There are many songs on this record, although the whole thing clocks in under thirty-five minutes. But there is simply no denying the British folk circa 1972 flashback feel of this music. “The Moon’s Detriment” (with a Danny Thompson-like bass and more of that Leana violin) and “Recording 15” both have the melodic beauty of a John Martyn tune from his first few records. “Asa” could be an undiscovered gem from a Vashti Bunyan session before she disappeared in a horse-driven cart on her way to the Isle of Skye. “Coast” may be my favorite song because it oscillates between quiet introspection and a fairly spritely guitar that beams in from planet Psychedelica. The two instrumentals, “Dog Fiddle” (with canine Tommy on vocals!), and the ending tune “Sia” serve to punctuate the homespun nature of this recording.

The only thing missing is the actual sound of birds singing in the trees which (if so desired) can be heard on an equally great record by the band Heron as they recorded their album in 1970 outside in a field behind a barn in, of course, the deepest darkest Berkshire. Such were the times.

Speaking of the before-mentioned Nick Drake, my friend, Kilda Defut, has a brother Kevin (nicknamed “Kinky” for his favorite band) who looks nothing like him. However, Kinky is the mirror image of Peter Frampton, both when he had long curly hair as on the cover of Frampton Comes Alive! and without hair as he doesn’t appear on the Supermarine Spitfire graced cover of his really good Thank You Mr Churchill album. Brother Kinky has two fifteen minutes of rock ‘n’ roll fame to his credit. The first was the day the actual Peter Frampton played in my native Green Bay in the late 70’s; Kinky and I were lunching at the famous Kroll’s Restaurant, with no intention of attending the concert, or for that matter, ever listening to “Show Me the Way” again. But several young women spied the Frampton mirror image (aka Kinky Defnut) and with almost Beatles Shea Stadium hysteria begged for an autograph. Kinky dutifully acquiesced to their demand. However, it is fair to say there is at least one Peter Frampton autograph out there that will not pass the Pawn Stars authenticity test.
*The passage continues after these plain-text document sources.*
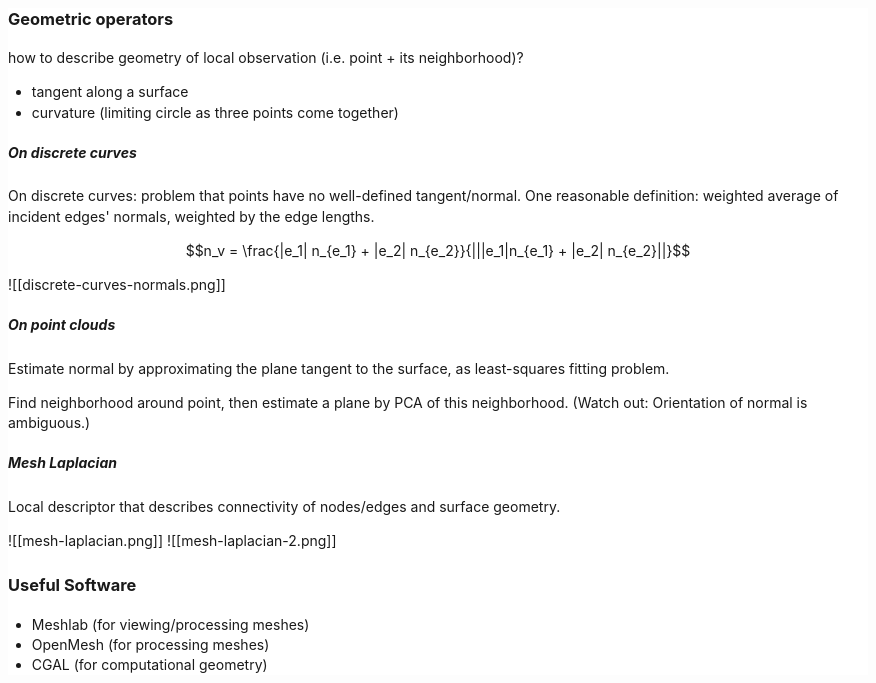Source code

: ### Geometric operators
how to describe geometry of local observation (i.e. point + its neighborhood)?

- tangent along a surface
- curvature (limiting circle as three points come together)

##### On discrete curves
On discrete curves: problem that points have no well-defined tangent/normal. One reasonable definition: weighted average of incident edges' normals, weighted by the edge lengths.

$$n_v = \frac{|e_1| n_{e_1} + |e_2| n_{e_2}}{|||e_1|n_{e_1} + |e_2| n_{e_2}||}$$

![[discrete-curves-normals.png]]


##### On point clouds
Estimate normal by approximating the plane tangent to the surface, as least-squares fitting problem.

Find neighborhood around point, then estimate a plane by PCA of this neighborhood. (Watch out: Orientation of normal is ambiguous.)

##### Mesh Laplacian
Local descriptor that describes connectivity of nodes/edges and surface geometry.

![[mesh-laplacian.png]]
![[mesh-laplacian-2.png]]  

### Useful Software
- Meshlab (for viewing/processing meshes)
- OpenMesh (for processing meshes)
- CGAL (for computational geometry)





[^1]: Angela Dai, Christian Diller, Yawar Siddiqui -- Machine Learning for 3D Geometry, lecture slides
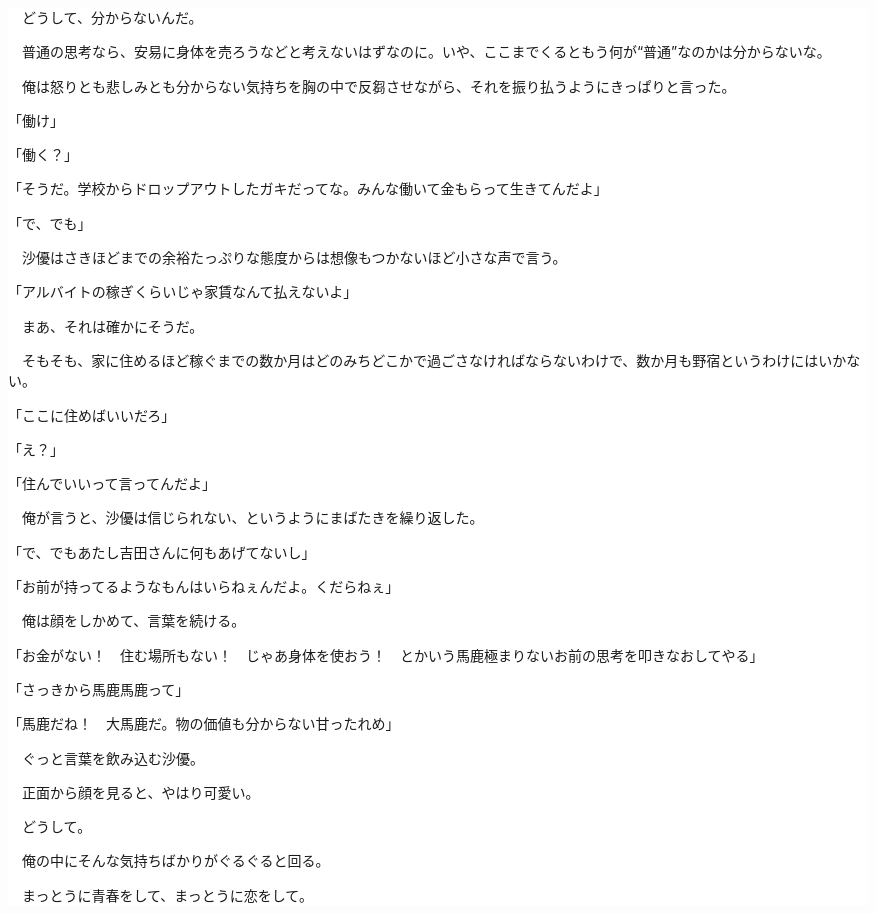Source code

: 　どうして、分からないんだ。

　普通の思考なら、安易に身体を売ろうなどと考えないはずなのに。いや、ここまでくるともう何が“普通”なのかは分からないな。

　俺は怒りとも悲しみとも分からない気持ちを胸の中で反芻させながら、それを振り払うようにきっぱりと言った。



「働け」

「働く？」

「そうだ。学校からドロップアウトしたガキだってな。みんな働いて金もらって生きてんだよ」

「で、でも」



　沙優はさきほどまでの余裕たっぷりな態度からは想像もつかないほど小さな声で言う。



「アルバイトの稼ぎくらいじゃ家賃なんて払えないよ」



　まあ、それは確かにそうだ。

　そもそも、家に住めるほど稼ぐまでの数か月はどのみちどこかで過ごさなければならないわけで、数か月も野宿というわけにはいかない。



「ここに住めばいいだろ」

「え？」

「住んでいいって言ってんだよ」



　俺が言うと、沙優は信じられない、というようにまばたきを繰り返した。



「で、でもあたし吉田さんに何もあげてないし」

「お前が持ってるようなもんはいらねぇんだよ。くだらねぇ」



　俺は顔をしかめて、言葉を続ける。



「お金がない！　住む場所もない！　じゃあ身体を使おう！　とかいう馬鹿極まりないお前の思考を叩きなおしてやる」

「さっきから馬鹿馬鹿って」

「馬鹿だね！　大馬鹿だ。物の価値も分からない甘ったれめ」



　ぐっと言葉を飲み込む沙優。

　正面から顔を見ると、やはり可愛い。

　どうして。

　俺の中にそんな気持ちばかりがぐるぐると回る。

　まっとうに青春をして、まっとうに恋をして。
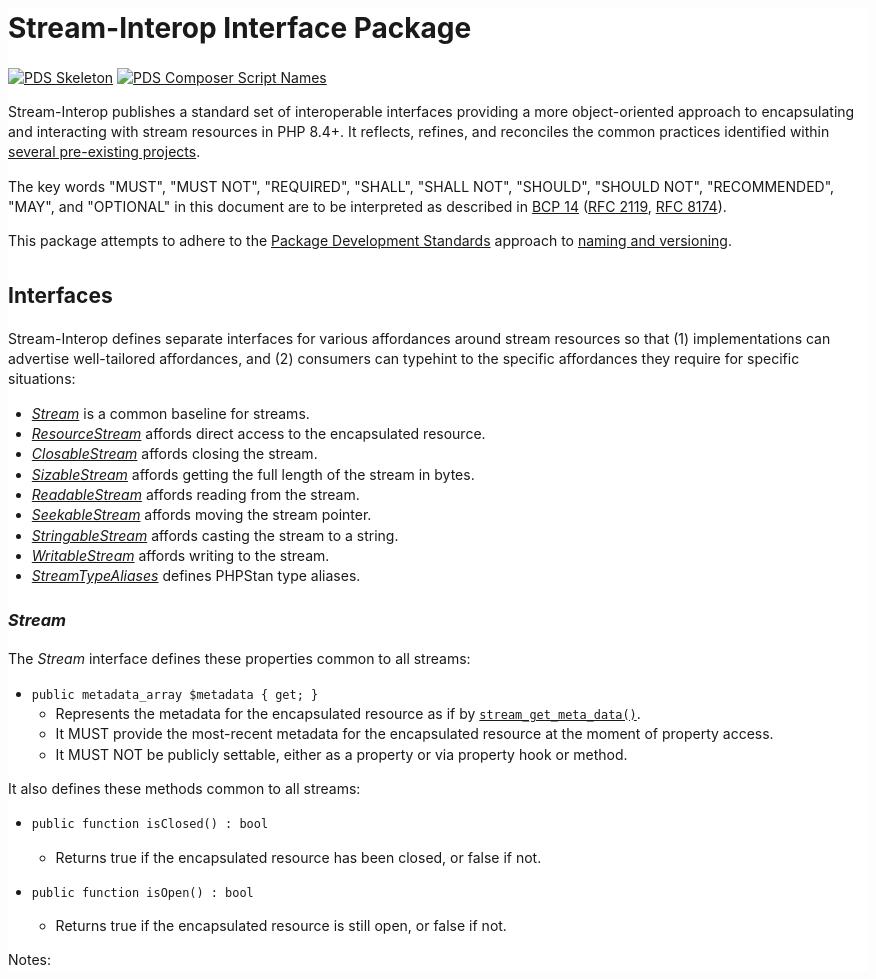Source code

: # Stream-Interop Interface Package

[![PDS Skeleton](https://img.shields.io/badge/pds-skeleton-blue.svg?style=flat-square)](https://github.com/php-pds/skeleton)
[![PDS Composer Script Names](https://img.shields.io/badge/pds-composer--script--names-blue?style=flat-square)](https://github.com/php-pds/composer-script-names)

Stream-Interop publishes a standard set of interoperable interfaces providing a more object-oriented approach to encapsulating and interacting with stream resources in PHP 8.4+. It reflects, refines, and reconciles the common practices identified within [several pre-existing projects][README-RESEARCH.md].

The key words "MUST", "MUST NOT", "REQUIRED", "SHALL", "SHALL NOT", "SHOULD", "SHOULD NOT", "RECOMMENDED",  "MAY", and "OPTIONAL" in this document are to be interpreted as described in [BCP 14][] ([RFC 2119][], [RFC 8174][]).

This package attempts to adhere to the [Package Development Standards](https://php-pds.com/) approach to [naming and versioning](https://php-pds.com/#naming-and-versioning).

## Interfaces

Stream-Interop defines separate interfaces for various affordances around stream resources so that (1) implementations can advertise well-tailored affordances, and (2) consumers can typehint to the specific affordances they require for specific situations:

- [_Stream_](#stream) is a common baseline for streams.
- [_ResourceStream_](#resourcestream) affords direct access to the encapsulated resource.
- [_ClosableStream_](#closablestream) affords closing the stream.
- [_SizableStream_](#sizablestream) affords getting the full length of the stream in bytes.
- [_ReadableStream_](#readablestream) affords reading from the stream.
- [_SeekableStream_](#seekablestream) affords moving the stream pointer.
- [_StringableStream_](#stringablestream) affords casting the stream to a string.
- [_WritableStream_](#writablestream) affords writing to the stream.
- [_StreamTypeAliases_](#streamtypealiases) defines PHPStan type aliases.

### _Stream_

The _Stream_ interface defines these properties common to all streams:

- `public metadata_array $metadata { get; }`
    - Represents the metadata for the encapsulated resource as if by [`stream_get_meta_data()`][].
    - It MUST provide the most-recent metadata for the encapsulated resource at the moment of property access.
    - It MUST NOT be publicly settable, either as a property or via property hook or method.

It also defines these methods common to all streams:

- `public function isClosed() : bool`
    - Returns true if the encapsulated resource has been closed, or false if not.

- `public function isOpen() : bool`
    - Returns true if the encapsulated resource is still open, or false if not.

Notes:


[_LogicException_]: https://php.net/LogicException
[_RuntimeException_]: https://php.net/RuntimeException
[`fclose()`]: https://php.net/fclose
[`feof()`]: https://php.net/feof
[`fopen()`]: https://php.net/fopen
[`fread()`]: https://php.net/fread
[`fseek()`]: https://php.net/fseek
[`fsockopen()`]: https://php.net/fsockopen
[`fstat()`]: https://php.net/fstat
[`ftell()`]: https://php.net/ftell
[`fwrite()`]: https://php.net/fwrite
[`pclose()`]: https://php.net/pclose
[`popen()`]: https://php.net/popen
[`rewind()`]: https://php.net/rewind
[`stat()`]: https://php.net/stat
[`stream_get_contents()`]: https://php.net/stream_get_contents
[`stream_get_meta_data()`]: https://php.net/stream_get_meta_data
[BCP 14]: https://www.rfc-editor.org/info/bcp14
[README-RESEARCH.md]: ./README-RESEARCH.md
[RFC 2119]: https://www.rfc-editor.org/rfc/rfc2119.txt
[RFC 8174]: https://www.rfc-editor.org/rfc/rfc8174.txt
But Kinky also possessed (much later in life) the dated receipt for Nick Drake’s Pink Moon album that proved he bought the record before Nick’s death. Of course, nobody much cared about this sublime folk music until years later when the Volkswagen ad featured a bit of the title track. Well, for the next year no record store employee’s day was complete without hearing, “Do you have that Pink Volkswagen song about the moon?” Kinky, with his receipt proving he was indeed a thoughtful, sensitive, intelligent, and all around really decent dateable guy who was an actual Nick Drake fan before the sadly belated (but much deserved) sainthood, now had many much older women begging for his autograph. This time, he signed his own name. Incidentally, I’m still eagerly waiting to lose my own fifteen minutes of fame virginity.

 Indeed, Nick Drake was right: “Fame is like a fruit tree.”  And to quote Ray Davies, “It’s a mixed up muddled up, shook up world.” It’s really a crazy place in which to create timeless and poignant music. Hopefully, this new music by Shannon Lay will find its way to the many listeners who, once given the exposure (with or without a car commercial), will empty the shelves of the record stores who are willing to stock the esoteric stuff.  And (once again) speaking of esoteric, the record label that bears the name releases so many wonderful albums of long ago whose sales figures didn’t exactly match those of Rumours or Dark Side of the Moon. My Creative Writing teacher always stressed, “Be specific!” So, yeah, Caroline Pegg’s post Mr. Fox solo record from 1973 is a prime example. I love this reissue with digital sound and a cool booklet, but that doesn’t pay the gas and light bill dated from way back then.

So heads up. This is a really nice piece of music that is here and it is now. It’s a beautiful folk record that may well appeal to young ears that shun the corporate stamp and long to hear a bit of quiet humanity in the music of their own generation.